Performance, length & technical notes

  • Public config runs at 6 fps (5× slower than real time). With lower resolution and fewer diffusion steps, the team shows ~20–23 fps near-real-time generation.
  • Base training supports ~8-second clips; longer videos are built autoregressively, which accumulates errors. Public tool is capped at ~30 seconds.
  • Model is a custom diffusion transformer with a 3D VAE and rectified flow for faster denoising. Fine-tuning on specific actors is possible but requires video, not just images.

Product design, access & pricing

  • Service is currently free; no detailed pricing or open-weights plan is given.
  • No sign-up is required for the demo; this is praised versus competitors that gate content. A watermark was removed after feedback.
  • The team is non-committal about an API but notes strong interest and asks about use cases.

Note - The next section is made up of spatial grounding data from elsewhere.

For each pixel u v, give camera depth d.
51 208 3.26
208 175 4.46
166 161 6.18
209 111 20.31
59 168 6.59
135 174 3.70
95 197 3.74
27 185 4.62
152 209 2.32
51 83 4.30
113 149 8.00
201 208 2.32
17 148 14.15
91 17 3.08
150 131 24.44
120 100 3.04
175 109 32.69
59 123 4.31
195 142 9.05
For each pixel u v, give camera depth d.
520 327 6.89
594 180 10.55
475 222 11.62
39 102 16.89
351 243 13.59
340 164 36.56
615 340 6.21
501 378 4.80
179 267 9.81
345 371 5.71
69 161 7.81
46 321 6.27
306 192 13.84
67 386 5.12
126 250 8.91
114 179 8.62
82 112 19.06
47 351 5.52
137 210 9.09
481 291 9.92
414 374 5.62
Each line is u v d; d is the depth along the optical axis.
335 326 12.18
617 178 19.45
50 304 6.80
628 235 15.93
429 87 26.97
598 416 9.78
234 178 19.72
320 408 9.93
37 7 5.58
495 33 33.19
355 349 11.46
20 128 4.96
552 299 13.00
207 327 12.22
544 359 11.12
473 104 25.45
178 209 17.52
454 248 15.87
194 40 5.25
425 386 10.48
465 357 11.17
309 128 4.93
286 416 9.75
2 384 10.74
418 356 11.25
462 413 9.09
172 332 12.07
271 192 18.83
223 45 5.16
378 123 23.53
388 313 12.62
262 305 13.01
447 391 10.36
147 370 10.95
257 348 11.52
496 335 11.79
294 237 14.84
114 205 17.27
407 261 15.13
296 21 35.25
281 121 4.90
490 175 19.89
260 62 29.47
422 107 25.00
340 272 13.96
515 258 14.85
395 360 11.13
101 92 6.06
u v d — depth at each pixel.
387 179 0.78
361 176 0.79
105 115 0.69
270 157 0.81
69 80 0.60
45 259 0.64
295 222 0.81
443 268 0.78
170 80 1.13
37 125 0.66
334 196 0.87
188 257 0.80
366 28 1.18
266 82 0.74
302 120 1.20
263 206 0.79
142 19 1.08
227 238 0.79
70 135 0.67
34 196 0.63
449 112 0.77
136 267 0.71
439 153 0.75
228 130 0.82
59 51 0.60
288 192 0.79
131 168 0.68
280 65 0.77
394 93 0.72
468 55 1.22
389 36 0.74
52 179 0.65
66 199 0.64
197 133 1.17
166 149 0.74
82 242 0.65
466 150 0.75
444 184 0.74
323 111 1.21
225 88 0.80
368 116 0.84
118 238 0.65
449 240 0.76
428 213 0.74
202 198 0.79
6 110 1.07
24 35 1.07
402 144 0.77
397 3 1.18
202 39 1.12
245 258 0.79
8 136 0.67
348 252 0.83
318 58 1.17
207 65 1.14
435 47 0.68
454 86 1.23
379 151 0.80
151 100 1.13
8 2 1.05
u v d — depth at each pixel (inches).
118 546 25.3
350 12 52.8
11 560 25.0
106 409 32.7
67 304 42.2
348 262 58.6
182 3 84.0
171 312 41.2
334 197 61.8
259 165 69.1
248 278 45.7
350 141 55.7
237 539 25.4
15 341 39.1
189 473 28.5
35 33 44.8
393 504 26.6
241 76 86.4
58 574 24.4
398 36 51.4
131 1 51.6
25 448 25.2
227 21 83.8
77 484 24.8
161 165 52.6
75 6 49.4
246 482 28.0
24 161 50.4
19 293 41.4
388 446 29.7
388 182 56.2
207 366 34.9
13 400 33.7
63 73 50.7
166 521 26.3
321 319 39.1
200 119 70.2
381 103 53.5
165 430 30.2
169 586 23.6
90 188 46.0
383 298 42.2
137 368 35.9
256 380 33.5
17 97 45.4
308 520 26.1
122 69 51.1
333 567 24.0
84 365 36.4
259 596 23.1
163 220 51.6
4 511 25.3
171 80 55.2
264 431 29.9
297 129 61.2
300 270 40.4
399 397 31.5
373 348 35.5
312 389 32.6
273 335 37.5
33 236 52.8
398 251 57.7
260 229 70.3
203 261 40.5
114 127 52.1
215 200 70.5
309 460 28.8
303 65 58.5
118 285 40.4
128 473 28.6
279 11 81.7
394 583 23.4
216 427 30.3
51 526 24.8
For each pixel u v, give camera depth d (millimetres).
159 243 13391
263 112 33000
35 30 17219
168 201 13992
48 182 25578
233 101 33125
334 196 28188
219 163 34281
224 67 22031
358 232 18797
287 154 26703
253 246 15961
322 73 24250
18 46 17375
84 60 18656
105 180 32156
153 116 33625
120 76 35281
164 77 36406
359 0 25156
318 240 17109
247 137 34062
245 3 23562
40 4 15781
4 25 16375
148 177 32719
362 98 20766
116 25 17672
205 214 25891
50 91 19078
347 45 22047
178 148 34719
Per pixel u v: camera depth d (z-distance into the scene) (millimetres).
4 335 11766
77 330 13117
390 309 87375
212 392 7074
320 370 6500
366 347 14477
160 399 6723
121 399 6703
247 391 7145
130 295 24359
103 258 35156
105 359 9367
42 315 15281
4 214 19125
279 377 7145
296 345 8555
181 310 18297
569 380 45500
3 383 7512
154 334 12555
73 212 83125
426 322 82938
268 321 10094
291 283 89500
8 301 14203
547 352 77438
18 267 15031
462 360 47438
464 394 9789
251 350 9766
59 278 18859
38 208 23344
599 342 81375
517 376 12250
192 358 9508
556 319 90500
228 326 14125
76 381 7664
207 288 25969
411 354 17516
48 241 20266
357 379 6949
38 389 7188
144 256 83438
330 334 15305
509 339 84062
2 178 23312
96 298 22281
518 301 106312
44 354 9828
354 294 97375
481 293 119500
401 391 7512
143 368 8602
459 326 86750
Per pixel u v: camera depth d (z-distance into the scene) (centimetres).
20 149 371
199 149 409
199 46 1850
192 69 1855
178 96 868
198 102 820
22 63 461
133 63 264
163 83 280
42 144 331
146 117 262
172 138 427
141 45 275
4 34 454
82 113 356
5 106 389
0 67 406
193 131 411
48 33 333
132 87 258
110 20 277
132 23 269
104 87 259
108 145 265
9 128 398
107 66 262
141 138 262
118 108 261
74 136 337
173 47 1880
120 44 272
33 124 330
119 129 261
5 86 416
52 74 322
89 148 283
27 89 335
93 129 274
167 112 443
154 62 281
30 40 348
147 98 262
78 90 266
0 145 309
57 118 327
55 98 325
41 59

Ethics, legality & societal impact

  • Concerns raised about default celebrity avatars and copyrighted music in demos; questions about legality and consent.
  • Debate over parody/fair use and whether using famous likenesses is acceptable.
  • Broad agreement that realistic video generation will erode trust in video evidence; suggestions include cryptographic hashes and device-level authenticity, though considered imperfect.
  • Some worry companies prioritize profit over misuse risks; others argue the “genie is out of the bottle” and costs will drop further.